#### THE DATA ####

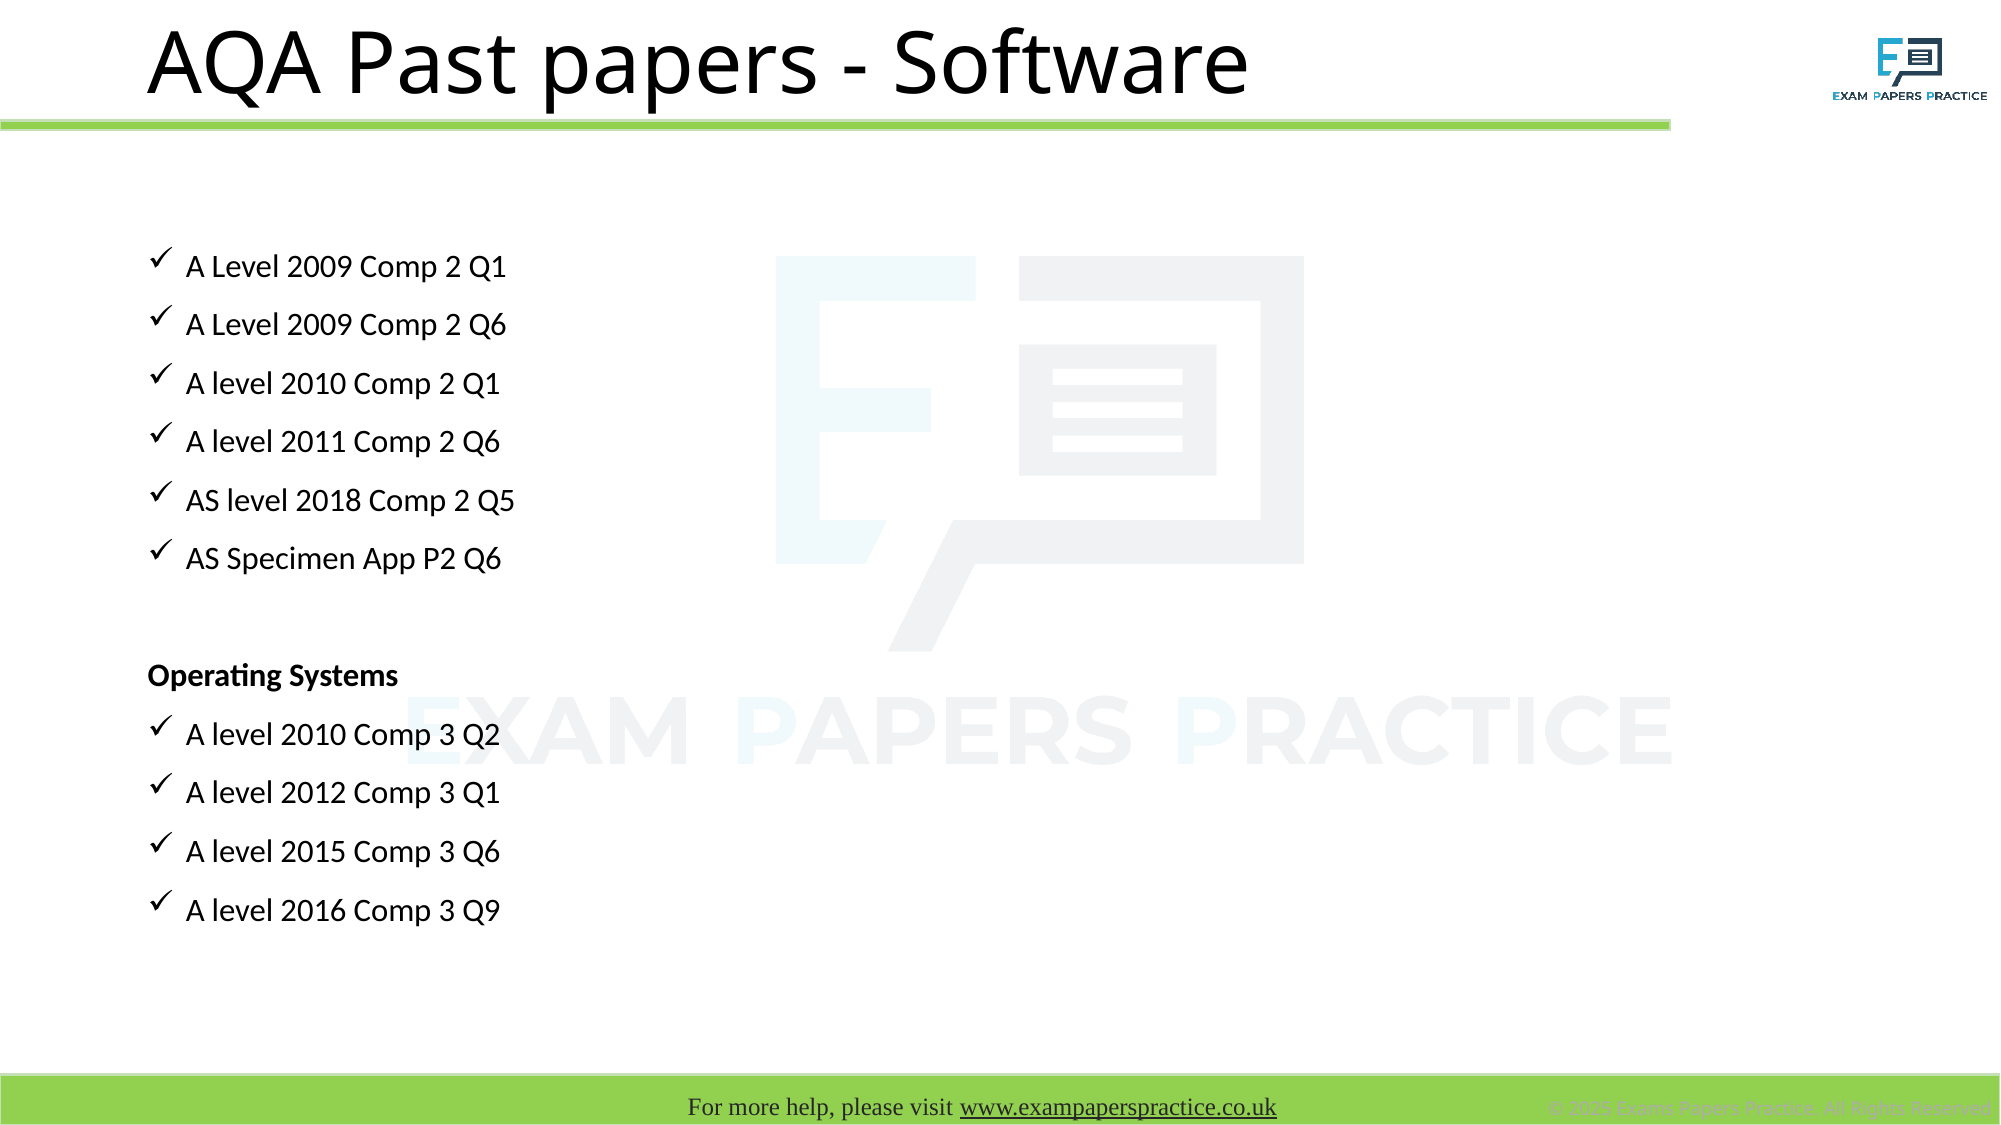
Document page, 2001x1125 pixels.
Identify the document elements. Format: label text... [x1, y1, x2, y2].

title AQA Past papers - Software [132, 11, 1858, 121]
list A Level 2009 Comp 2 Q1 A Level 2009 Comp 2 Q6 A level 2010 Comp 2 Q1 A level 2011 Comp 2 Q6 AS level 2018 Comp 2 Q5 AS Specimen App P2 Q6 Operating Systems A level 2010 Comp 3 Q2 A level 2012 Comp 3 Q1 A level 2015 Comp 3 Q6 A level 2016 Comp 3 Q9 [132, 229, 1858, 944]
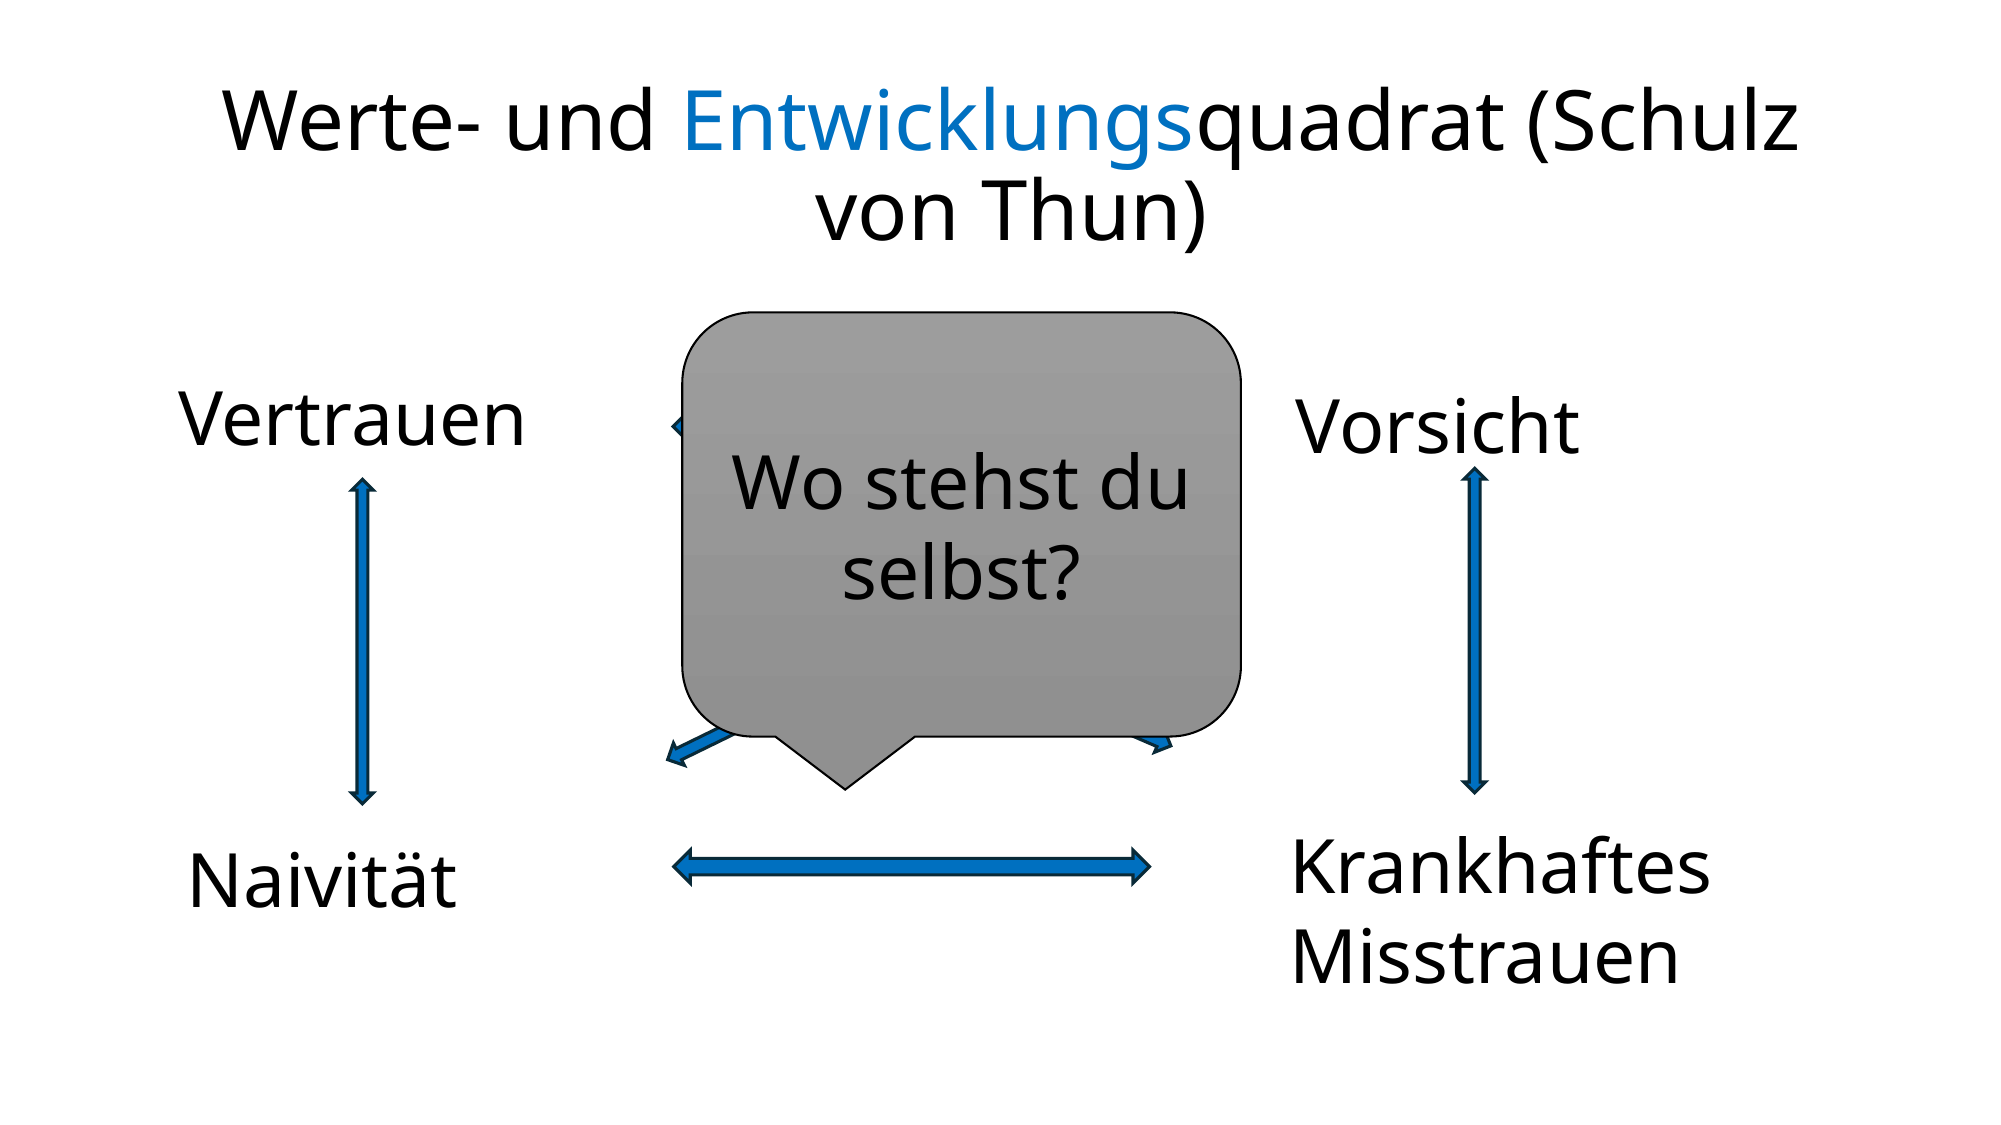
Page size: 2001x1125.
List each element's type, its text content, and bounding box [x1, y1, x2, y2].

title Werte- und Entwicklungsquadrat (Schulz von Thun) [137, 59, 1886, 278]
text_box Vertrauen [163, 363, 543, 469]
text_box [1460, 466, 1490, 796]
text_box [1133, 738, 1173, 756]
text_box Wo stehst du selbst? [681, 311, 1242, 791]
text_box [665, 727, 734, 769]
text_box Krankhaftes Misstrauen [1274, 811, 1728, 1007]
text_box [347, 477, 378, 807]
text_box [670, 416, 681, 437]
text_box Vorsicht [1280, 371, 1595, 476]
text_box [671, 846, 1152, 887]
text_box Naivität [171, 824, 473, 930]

####

Copy the listing verbatim, omitting images.

Document page, 2001x1125 pixels.
Identify the document elements. Format: label text... [x1, y1, x2, y2].

title AQA Past papers - Software [132, 11, 1858, 121]
list A Level 2009 Comp 2 Q1 A Level 2009 Comp 2 Q6 A level 2010 Comp 2 Q1 A level 2011 Comp 2 Q6 AS level 2018 Comp 2 Q5 AS Specimen App P2 Q6 Operating Systems A level 2010 Comp 3 Q2 A level 2012 Comp 3 Q1 A level 2015 Comp 3 Q6 A level 2016 Comp 3 Q9 [132, 229, 1858, 944]
Page size: 2001x1125.
List each element's type, its text content, and bounding box [x1, y1, x2, y2].

title Werte- und Entwicklungsquadrat (Schulz von Thun) [137, 59, 1886, 278]
text_box Vertrauen [163, 363, 543, 469]
text_box [1460, 466, 1490, 796]
text_box [1133, 738, 1173, 756]
text_box Wo stehst du selbst? [681, 311, 1242, 791]
text_box [665, 727, 734, 769]
text_box Krankhaftes Misstrauen [1274, 811, 1728, 1007]
text_box [347, 477, 378, 807]
text_box [670, 416, 681, 437]
text_box Vorsicht [1280, 371, 1595, 476]
text_box [671, 846, 1152, 887]
text_box Naivität [171, 824, 473, 930]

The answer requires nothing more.